A consumer filed a lawsuit against Apple for non-disclosure on the limited life and ridiculous cost ($86) of the batteries in their new trendy toy iPhone. The ridiculously expensive device has not been selling at quite the rate that was expected, and this lawsuit is just more bad news for this pile of hype. It looks like you're just going to have to go back to taping your iPod and your cell phone to your laptop in order to keep connected to the world.
Media news includes reports on professional bloggers being included in the proposed Federal Shield Law that recently passed muster in the House Judiciary committee. If the law passes, I will not have to identify the anonymous source who told me that Dick Cheney smells like a combination of formaldehyde, pickle loaf and cheap Russian cologne.

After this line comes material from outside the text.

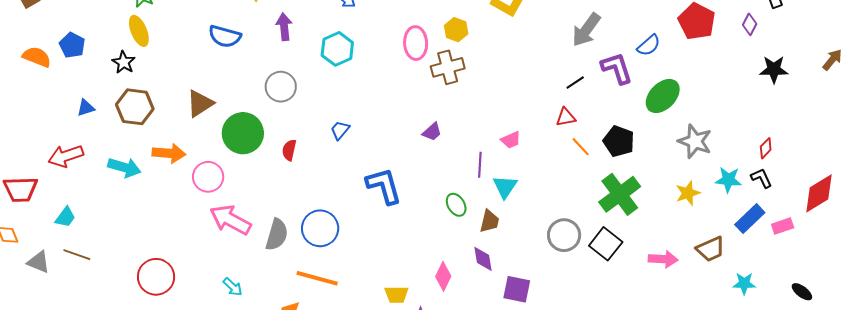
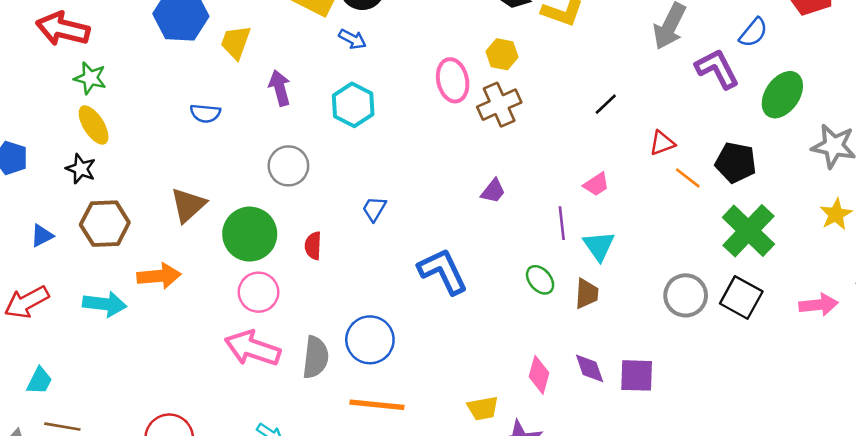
blue semicircle: (225, 36) -> (205, 113), size x0.7
black line: (575, 82) -> (606, 104), moved
pink circle: (208, 177) -> (258, 292), moved
purple diamond: (483, 259) -> (590, 368), moved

In conclusion, Slate combined sports news with news of the weird when they profiled Japanese singles hitter/nut case Ichiro Suzuki, a player who speaks to his dog and tells reporters about it. Ichiro refused to give reporters the name of his dog because the canine did not give the Mariner outfielder permission to give the press its name. When you look at the stories of Bill "Spaceman" Lee, Darren Daulton, David Wells, John Rocker and now Ichiro Suzuki, you begin to realize that the reason some people make so much money playing baseball is because they have to put up with kooks like Lee, Daulton, Wells, Rocker and Dr. Doolittle Suzuki.